*Your task:*
Would you write out, word for word, each line of the records below from the top through the one holding "Canteen Style Paneer Puff"?

Page-level text extractions
*** Block opens ***

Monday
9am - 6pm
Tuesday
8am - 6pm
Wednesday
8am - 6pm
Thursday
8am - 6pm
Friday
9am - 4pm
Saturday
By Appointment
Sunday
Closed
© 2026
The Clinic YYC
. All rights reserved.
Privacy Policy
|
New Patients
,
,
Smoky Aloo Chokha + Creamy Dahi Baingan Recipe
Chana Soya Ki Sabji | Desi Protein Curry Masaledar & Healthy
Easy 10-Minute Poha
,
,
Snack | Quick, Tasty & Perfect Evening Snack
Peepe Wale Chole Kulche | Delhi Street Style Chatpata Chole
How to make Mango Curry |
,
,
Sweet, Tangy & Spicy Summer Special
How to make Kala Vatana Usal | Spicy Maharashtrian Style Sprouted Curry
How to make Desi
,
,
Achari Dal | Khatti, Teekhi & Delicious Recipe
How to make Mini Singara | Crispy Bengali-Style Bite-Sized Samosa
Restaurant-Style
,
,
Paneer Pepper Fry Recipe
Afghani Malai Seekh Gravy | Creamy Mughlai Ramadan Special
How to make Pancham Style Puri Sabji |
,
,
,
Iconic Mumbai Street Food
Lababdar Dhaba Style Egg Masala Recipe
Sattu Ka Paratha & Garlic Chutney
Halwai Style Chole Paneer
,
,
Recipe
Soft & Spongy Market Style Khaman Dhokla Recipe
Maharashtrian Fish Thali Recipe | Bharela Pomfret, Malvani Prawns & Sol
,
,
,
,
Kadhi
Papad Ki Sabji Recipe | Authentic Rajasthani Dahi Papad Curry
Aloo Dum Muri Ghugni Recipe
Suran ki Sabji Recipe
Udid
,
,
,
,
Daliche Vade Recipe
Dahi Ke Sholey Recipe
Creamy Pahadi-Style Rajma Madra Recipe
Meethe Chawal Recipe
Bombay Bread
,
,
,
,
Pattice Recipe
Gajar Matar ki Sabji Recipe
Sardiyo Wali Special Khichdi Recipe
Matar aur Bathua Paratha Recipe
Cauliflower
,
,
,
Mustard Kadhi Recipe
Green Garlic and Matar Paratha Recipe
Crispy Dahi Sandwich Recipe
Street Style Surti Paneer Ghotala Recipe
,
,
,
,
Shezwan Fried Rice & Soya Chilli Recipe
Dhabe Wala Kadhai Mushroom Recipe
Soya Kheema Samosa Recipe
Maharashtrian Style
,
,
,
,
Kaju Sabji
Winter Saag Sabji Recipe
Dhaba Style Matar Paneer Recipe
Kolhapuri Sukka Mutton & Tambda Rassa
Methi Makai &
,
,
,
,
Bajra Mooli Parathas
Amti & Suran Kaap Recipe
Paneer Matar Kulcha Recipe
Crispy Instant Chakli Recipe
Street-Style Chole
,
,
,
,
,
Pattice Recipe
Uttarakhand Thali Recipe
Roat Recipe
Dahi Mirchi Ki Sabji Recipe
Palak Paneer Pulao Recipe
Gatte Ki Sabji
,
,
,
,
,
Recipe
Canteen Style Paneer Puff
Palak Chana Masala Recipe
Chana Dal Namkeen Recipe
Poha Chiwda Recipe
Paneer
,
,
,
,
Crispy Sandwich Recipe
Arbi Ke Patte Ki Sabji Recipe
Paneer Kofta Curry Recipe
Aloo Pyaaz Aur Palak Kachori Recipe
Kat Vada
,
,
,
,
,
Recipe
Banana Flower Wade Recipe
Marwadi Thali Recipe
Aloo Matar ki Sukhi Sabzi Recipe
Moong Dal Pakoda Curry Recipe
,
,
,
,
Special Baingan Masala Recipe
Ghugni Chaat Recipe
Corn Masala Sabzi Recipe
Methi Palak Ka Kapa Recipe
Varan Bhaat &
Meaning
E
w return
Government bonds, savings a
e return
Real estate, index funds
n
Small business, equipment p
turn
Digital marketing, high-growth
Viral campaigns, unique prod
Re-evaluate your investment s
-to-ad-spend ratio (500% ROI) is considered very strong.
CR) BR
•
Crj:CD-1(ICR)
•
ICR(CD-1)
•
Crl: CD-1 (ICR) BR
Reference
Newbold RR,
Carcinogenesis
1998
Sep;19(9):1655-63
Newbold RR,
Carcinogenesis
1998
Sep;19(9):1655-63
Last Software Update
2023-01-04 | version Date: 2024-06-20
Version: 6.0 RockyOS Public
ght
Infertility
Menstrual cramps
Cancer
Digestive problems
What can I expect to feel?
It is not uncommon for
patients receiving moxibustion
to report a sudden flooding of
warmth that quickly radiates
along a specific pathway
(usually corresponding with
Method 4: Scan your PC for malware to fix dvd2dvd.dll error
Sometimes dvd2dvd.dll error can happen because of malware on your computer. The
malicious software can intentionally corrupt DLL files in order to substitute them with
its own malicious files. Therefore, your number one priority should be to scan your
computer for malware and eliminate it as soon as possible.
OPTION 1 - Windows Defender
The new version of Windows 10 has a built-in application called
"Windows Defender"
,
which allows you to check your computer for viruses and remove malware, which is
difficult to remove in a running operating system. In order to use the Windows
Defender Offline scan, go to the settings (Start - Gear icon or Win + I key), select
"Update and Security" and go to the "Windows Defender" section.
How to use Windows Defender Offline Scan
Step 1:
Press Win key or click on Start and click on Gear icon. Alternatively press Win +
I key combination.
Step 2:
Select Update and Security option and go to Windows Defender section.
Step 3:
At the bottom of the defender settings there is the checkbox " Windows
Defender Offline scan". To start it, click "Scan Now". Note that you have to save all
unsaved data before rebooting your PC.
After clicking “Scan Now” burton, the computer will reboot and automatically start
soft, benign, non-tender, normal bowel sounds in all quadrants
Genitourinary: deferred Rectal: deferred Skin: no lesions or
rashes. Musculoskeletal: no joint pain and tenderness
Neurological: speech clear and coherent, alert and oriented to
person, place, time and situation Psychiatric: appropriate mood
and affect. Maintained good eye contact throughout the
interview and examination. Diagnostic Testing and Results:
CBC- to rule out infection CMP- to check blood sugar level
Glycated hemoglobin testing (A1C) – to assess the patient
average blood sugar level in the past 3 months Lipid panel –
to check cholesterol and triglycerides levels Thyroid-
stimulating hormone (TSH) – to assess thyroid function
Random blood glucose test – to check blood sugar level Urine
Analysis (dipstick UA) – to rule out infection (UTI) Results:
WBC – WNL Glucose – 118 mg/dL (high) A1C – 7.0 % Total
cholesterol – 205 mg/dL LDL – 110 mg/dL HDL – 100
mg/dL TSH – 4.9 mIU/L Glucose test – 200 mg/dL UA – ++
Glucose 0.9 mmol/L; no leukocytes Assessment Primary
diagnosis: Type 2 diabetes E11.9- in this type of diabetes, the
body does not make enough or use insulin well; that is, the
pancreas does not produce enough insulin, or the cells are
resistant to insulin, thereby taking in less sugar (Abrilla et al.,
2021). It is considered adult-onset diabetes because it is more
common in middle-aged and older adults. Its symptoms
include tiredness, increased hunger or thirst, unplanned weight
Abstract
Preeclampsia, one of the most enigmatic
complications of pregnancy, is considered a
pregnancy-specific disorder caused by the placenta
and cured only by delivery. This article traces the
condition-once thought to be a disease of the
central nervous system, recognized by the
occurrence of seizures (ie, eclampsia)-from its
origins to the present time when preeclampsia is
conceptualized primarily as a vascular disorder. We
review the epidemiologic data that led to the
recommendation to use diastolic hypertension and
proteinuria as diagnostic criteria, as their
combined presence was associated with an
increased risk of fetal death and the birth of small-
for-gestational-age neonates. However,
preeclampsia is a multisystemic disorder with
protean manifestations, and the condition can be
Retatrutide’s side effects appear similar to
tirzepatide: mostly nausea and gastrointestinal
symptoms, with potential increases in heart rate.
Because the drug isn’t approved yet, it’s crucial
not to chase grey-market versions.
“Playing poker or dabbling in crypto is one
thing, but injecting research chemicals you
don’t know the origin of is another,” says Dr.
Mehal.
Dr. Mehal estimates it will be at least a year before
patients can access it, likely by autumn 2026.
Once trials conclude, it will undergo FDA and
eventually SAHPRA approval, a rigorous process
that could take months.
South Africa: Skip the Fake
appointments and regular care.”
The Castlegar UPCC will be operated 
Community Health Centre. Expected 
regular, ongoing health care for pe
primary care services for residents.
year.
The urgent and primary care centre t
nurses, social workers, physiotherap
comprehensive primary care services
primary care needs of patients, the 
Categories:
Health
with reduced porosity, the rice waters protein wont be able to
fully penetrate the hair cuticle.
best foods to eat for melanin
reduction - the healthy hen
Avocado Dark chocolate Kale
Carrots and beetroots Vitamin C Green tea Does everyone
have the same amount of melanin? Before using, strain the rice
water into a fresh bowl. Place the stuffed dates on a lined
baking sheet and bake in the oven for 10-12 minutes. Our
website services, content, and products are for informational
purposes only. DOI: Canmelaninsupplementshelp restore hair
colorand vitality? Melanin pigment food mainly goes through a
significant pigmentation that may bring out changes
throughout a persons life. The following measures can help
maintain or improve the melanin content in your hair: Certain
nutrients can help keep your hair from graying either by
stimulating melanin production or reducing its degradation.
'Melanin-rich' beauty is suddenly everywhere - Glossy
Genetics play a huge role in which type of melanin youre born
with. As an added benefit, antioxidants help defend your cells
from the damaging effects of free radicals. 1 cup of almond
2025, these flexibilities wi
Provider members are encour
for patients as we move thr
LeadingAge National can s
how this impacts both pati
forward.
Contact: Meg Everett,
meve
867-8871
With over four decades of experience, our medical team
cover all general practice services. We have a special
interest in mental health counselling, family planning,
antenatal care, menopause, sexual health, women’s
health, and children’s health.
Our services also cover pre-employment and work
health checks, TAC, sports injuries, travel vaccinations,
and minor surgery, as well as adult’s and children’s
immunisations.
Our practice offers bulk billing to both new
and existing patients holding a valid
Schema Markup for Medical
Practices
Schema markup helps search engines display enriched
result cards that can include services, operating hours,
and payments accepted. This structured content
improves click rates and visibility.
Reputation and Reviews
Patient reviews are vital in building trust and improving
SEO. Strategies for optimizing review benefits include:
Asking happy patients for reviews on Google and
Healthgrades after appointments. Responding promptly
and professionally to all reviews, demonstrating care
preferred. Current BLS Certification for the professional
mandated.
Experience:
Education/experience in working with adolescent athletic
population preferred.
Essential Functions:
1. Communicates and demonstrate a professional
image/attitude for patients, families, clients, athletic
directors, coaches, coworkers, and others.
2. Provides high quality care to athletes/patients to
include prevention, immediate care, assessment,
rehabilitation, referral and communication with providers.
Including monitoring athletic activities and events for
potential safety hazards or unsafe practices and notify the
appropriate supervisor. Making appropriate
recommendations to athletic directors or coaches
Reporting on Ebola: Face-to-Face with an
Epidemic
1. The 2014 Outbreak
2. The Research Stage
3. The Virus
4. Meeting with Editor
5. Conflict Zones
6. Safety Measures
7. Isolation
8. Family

*** Block closes ***

*Answer for this exercise:*
Monday
9am - 6pm
Tuesday
8am - 6pm
Wednesday
8am - 6pm
Thursday
8am - 6pm
Friday
9am - 4pm
Saturday
By Appointment
Sunday
Closed
© 2026
The Clinic YYC
. All rights reserved.
Privacy Policy
|
New Patients
,
,
Smoky Aloo Chokha + Creamy Dahi Baingan Recipe
Chana Soya Ki Sabji | Desi Protein Curry Masaledar & Healthy
Easy 10-Minute Poha
,
,
Snack | Quick, Tasty & Perfect Evening Snack
Peepe Wale Chole Kulche | Delhi Street Style Chatpata Chole
How to make Mango Curry |
,
,
Sweet, Tangy & Spicy Summer Special
How to make Kala Vatana Usal | Spicy Maharashtrian Style Sprouted Curry
How to make Desi
,
,
Achari Dal | Khatti, Teekhi & Delicious Recipe
How to make Mini Singara | Crispy Bengali-Style Bite-Sized Samosa
Restaurant-Style
,
,
Paneer Pepper Fry Recipe
Afghani Malai Seekh Gravy | Creamy Mughlai Ramadan Special
How to make Pancham Style Puri Sabji |
,
,
,
Iconic Mumbai Street Food
Lababdar Dhaba Style Egg Masala Recipe
Sattu Ka Paratha & Garlic Chutney
Halwai Style Chole Paneer
,
,
Recipe
Soft & Spongy Market Style Khaman Dhokla Recipe
Maharashtrian Fish Thali Recipe | Bharela Pomfret, Malvani Prawns & Sol
,
,
,
,
Kadhi
Papad Ki Sabji Recipe | Authentic Rajasthani Dahi Papad Curry
Aloo Dum Muri Ghugni Recipe
Suran ki Sabji Recipe
Udid
,
,
,
,
Daliche Vade Recipe
Dahi Ke Sholey Recipe
Creamy Pahadi-Style Rajma Madra Recipe
Meethe Chawal Recipe
Bombay Bread
,
,
,
,
Pattice Recipe
Gajar Matar ki Sabji Recipe
Sardiyo Wali Special Khichdi Recipe
Matar aur Bathua Paratha Recipe
Cauliflower
,
,
,
Mustard Kadhi Recipe
Green Garlic and Matar Paratha Recipe
Crispy Dahi Sandwich Recipe
Street Style Surti Paneer Ghotala Recipe
,
,
,
,
Shezwan Fried Rice & Soya Chilli Recipe
Dhabe Wala Kadhai Mushroom Recipe
Soya Kheema Samosa Recipe
Maharashtrian Style
,
,
,
,
Kaju Sabji
Winter Saag Sabji Recipe
Dhaba Style Matar Paneer Recipe
Kolhapuri Sukka Mutton & Tambda Rassa
Methi Makai &
,
,
,
,
Bajra Mooli Parathas
Amti & Suran Kaap Recipe
Paneer Matar Kulcha Recipe
Crispy Instant Chakli Recipe
Street-Style Chole
,
,
,
,
,
Pattice Recipe
Uttarakhand Thali Recipe
Roat Recipe
Dahi Mirchi Ki Sabji Recipe
Palak Paneer Pulao Recipe
Gatte Ki Sabji
,
,
,
,
,
Recipe
Canteen Style Paneer Puff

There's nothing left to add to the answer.